O que fazer |
- a) Liste todas as séries e programas de TV citados na resenha sobre Manifest.
- b) Por favor, retome a resenha sobre Manifest logo após a última frase apresentada.

Texto extraído |
Atualmente na Globo e também no Globoplay

Misture Lost com The 4400. Só que acrescente interpretações ruins, efeitos cafonas, subtextos cristãos. Pronto: você tem Manifest, a série péssima que deixou todo mundo viciado. Caso você ainda não tenha entrado em contato com essa droga e quer ficar de boa, nem chegue perto. Acontece que a Globo decidiu colocar Manifest no ar bem naquele momento que a gente tava fissurado em BBB20, logo depois de uma terça, dia de eliminação. Resultado: deixamos a TV ligada, ainda refletindo sobre a votação e… pronto, caímos nessa trama dublada com a profundidade de um pires.

A história: um avião que sairia da Jamaica para os EUA tem overbooking e a companhia oferece dinheiro para pessoas pegarem o próximo. Uma parte da família Stone decide ficar e a outra segue. O vôo seguinte, que é o tal 828 do título, misteriosamente some. Depois de 5 anos, quando todo mundo já achava que tinha rolado um acidente e o avião provavelmente estava no fundo do mar com todos os passageiros, acontece um milagre: ele ressurge e aterrissa, como se nada tivesse acontecido. Para os passageiros e tripulação do 828, nada aconteceu: o vôo rolou normalmente, sem intervalo de tempo. E agora? Quem explica?

Linhas exibidas |

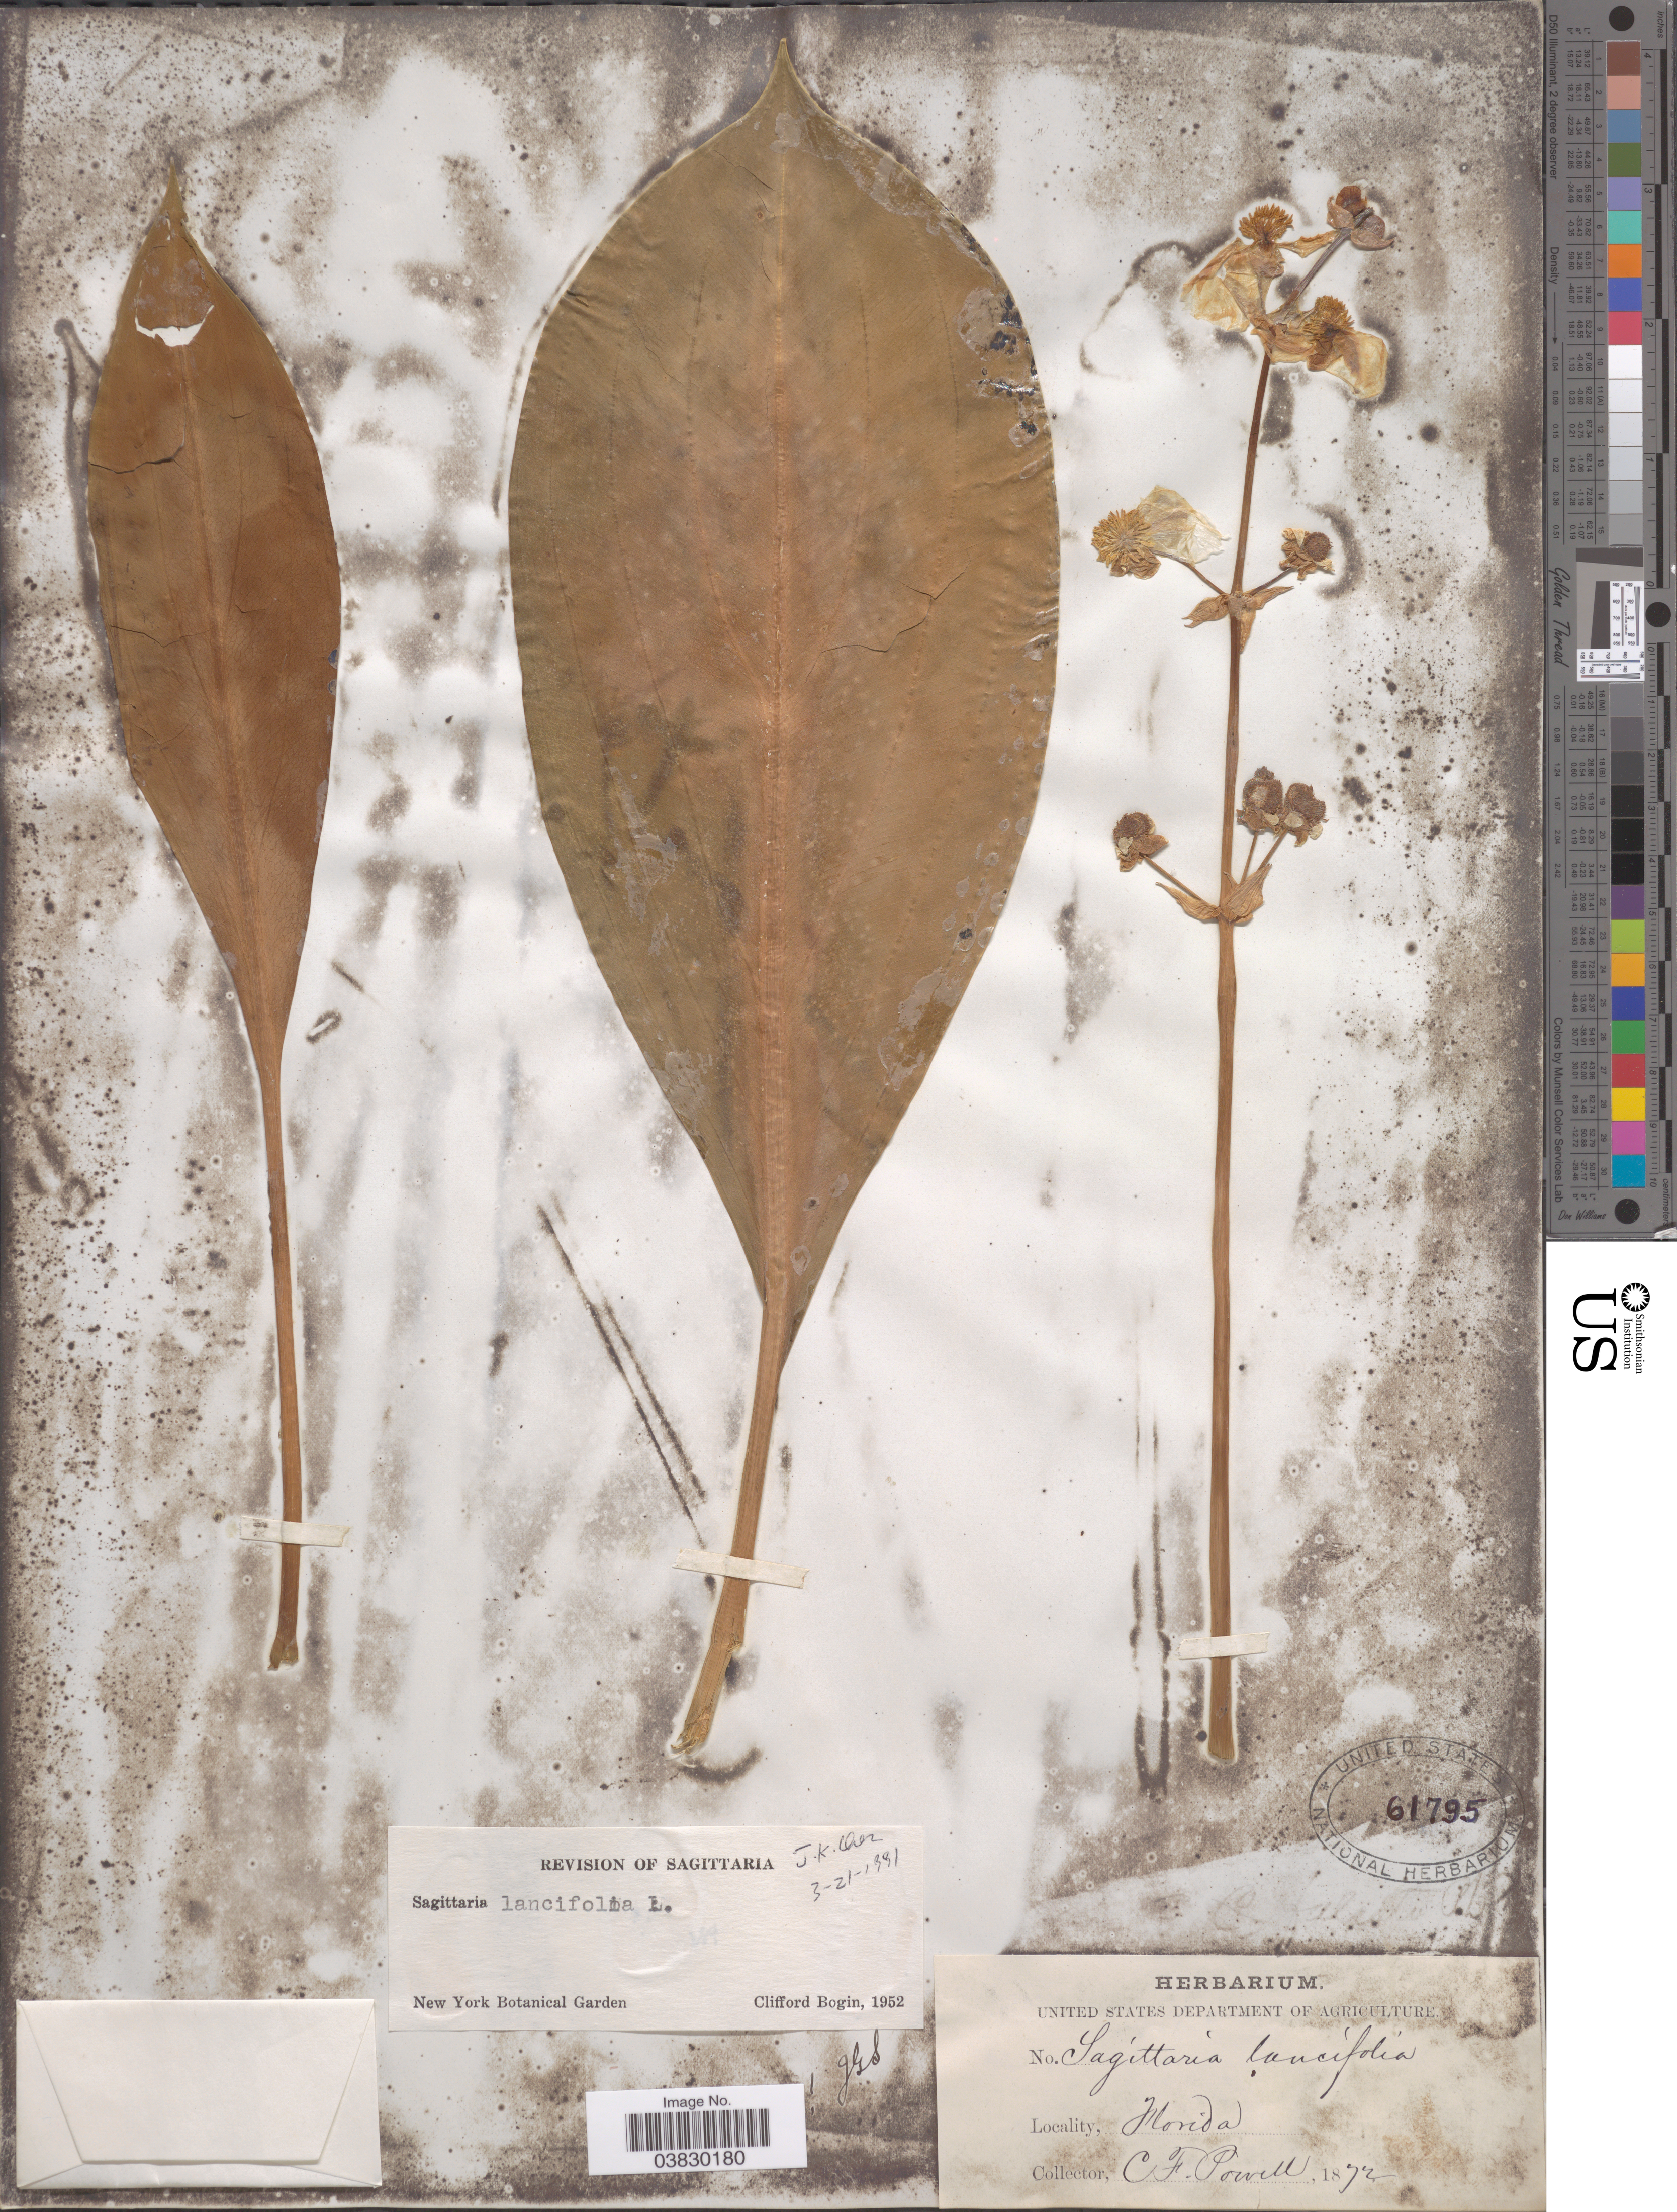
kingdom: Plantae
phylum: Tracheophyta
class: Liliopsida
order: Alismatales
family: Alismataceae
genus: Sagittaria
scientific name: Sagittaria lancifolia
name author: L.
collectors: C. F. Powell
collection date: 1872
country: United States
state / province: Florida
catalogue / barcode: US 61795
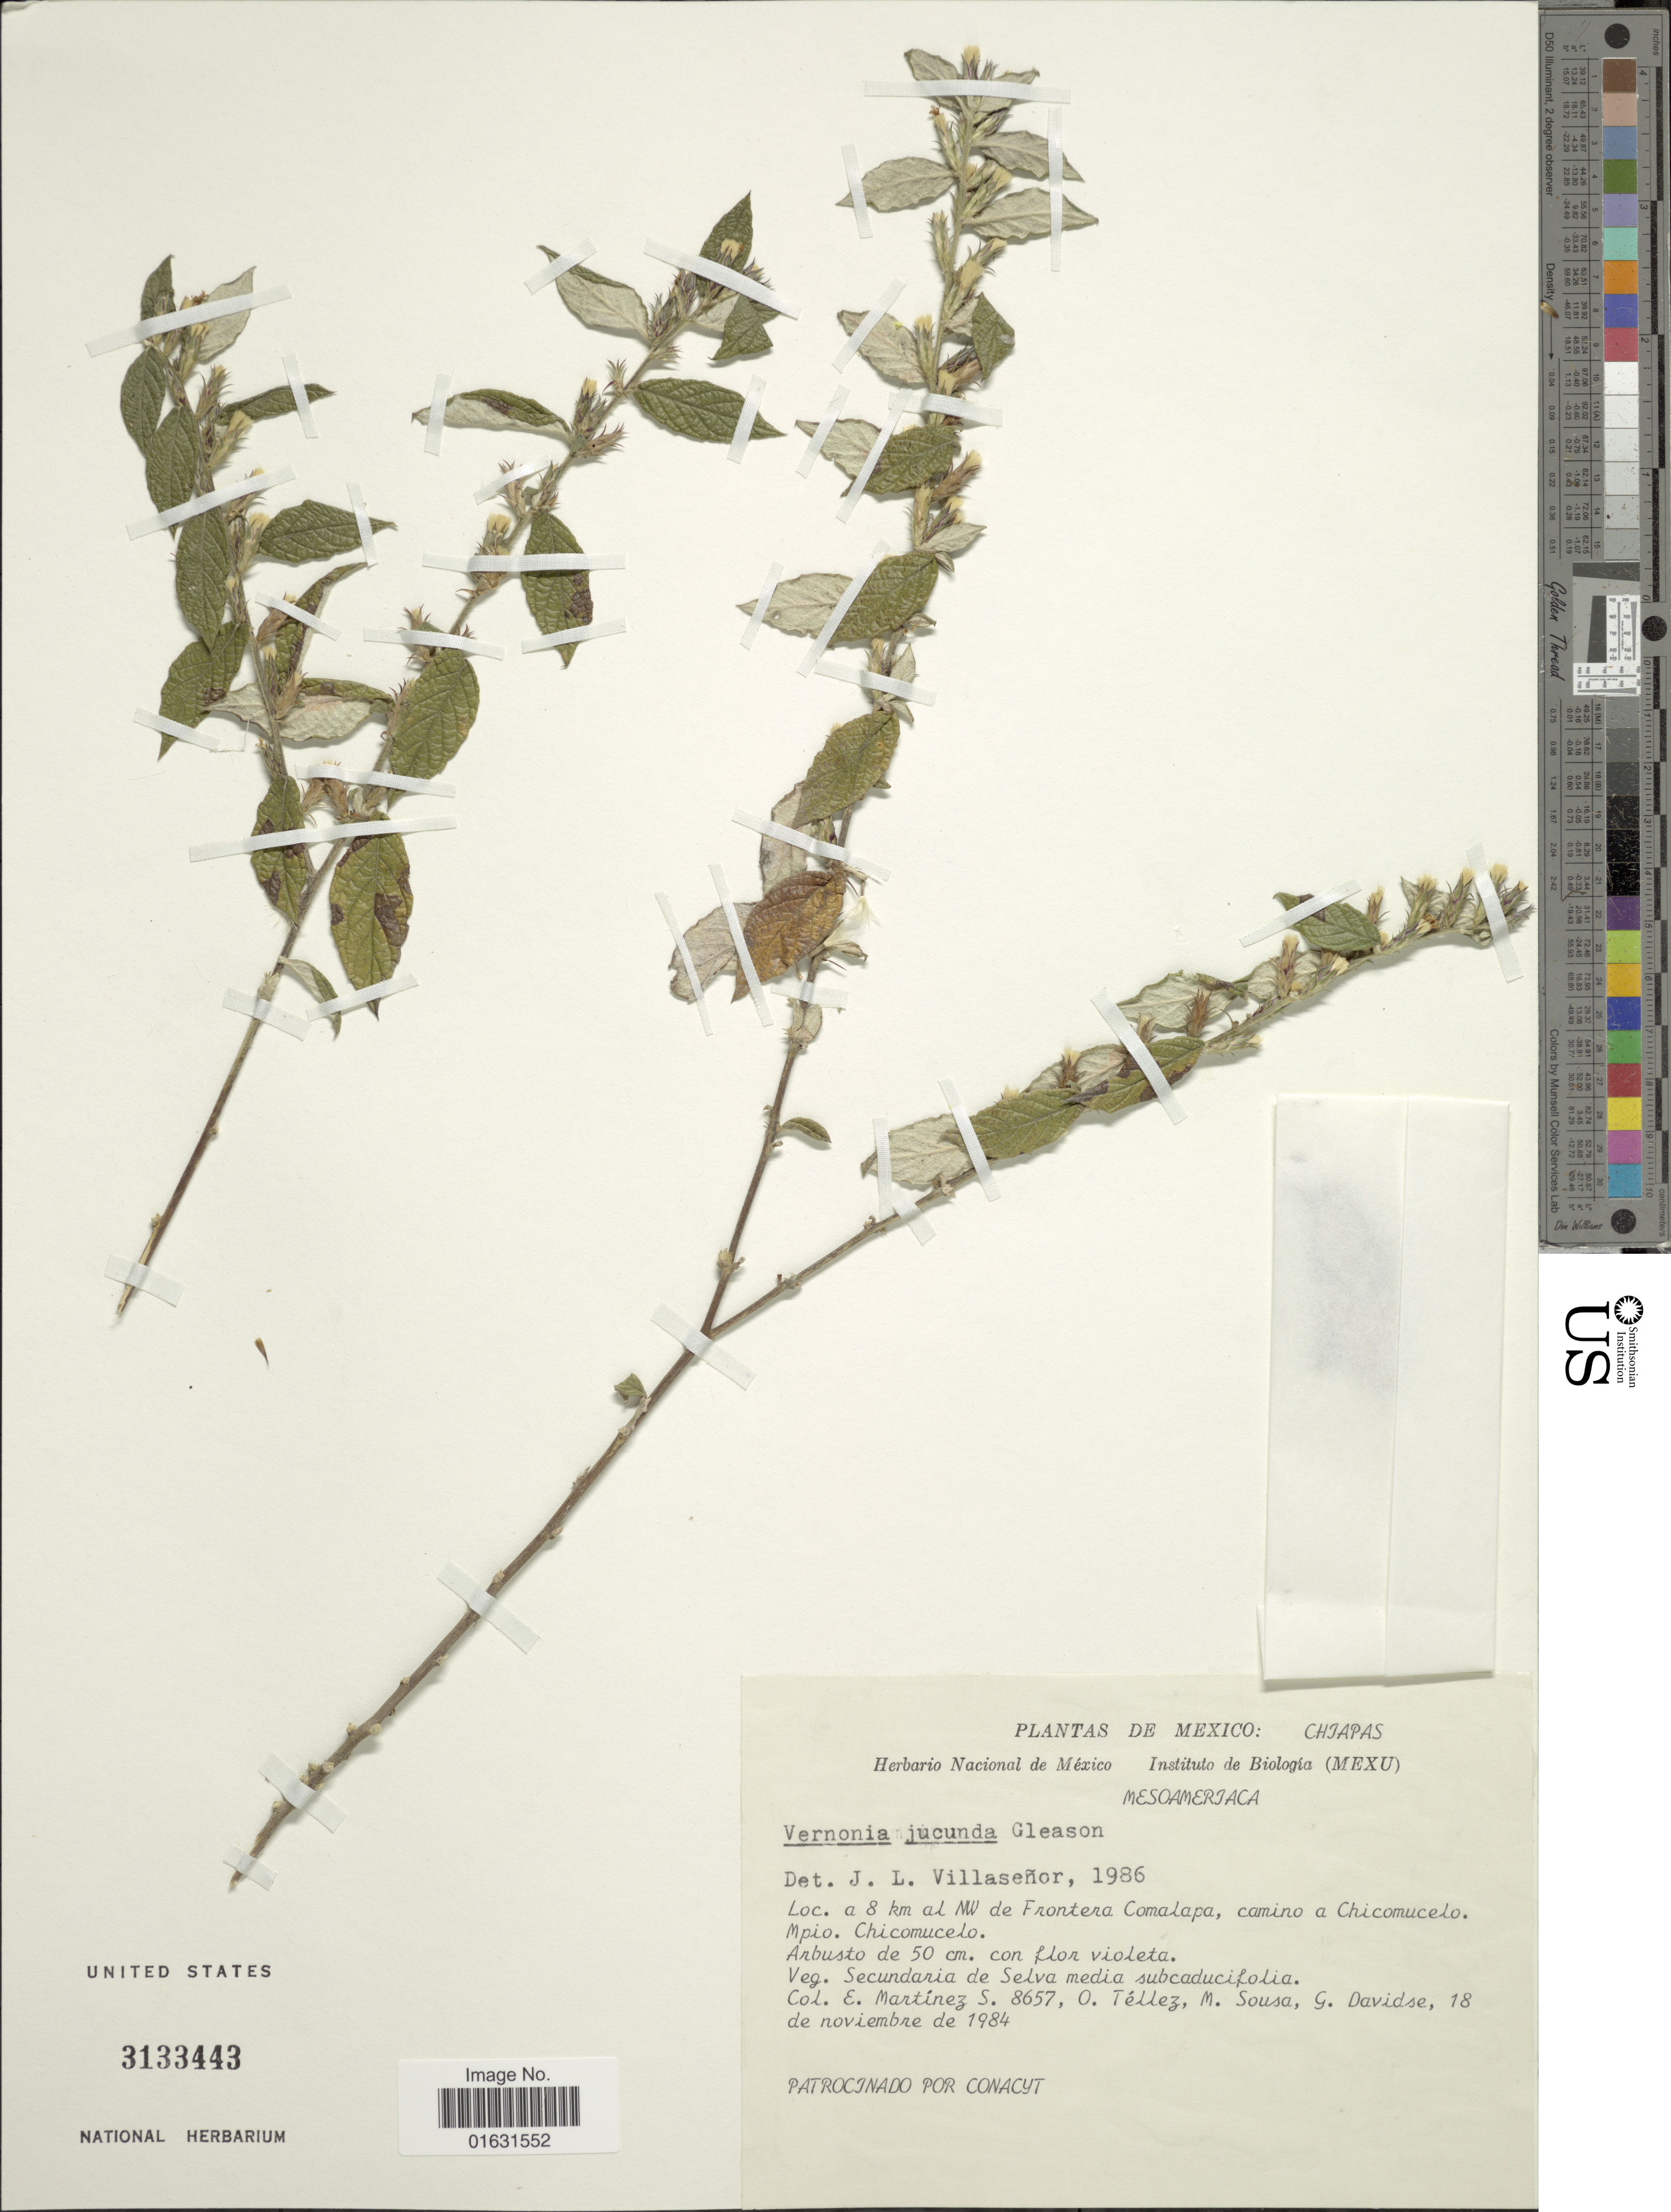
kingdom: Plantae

Resultados das tarefas |
- a) Lost, The 4400, Manifest, BBB20

- b)
Com esse intervalo de 5 anos, toda a vida seguiu: as pessoas que não estavam no vôo envelheceram normalmente, se relacionaram com outras pessoas, morreram. Enquanto lidam com esse choque, passageiros também passam a experimentar situações sem explicação: chamados de vozes do além e acontecimentos estranhos demais para serem coincidências.

Eu sei, parece ótima na sinopse. Mas acredite: não é. Só que vicia porque você quer saber até onde essa palhaçada vai chegar. Risos! Nos EUA ela já teve uma segunda temporada.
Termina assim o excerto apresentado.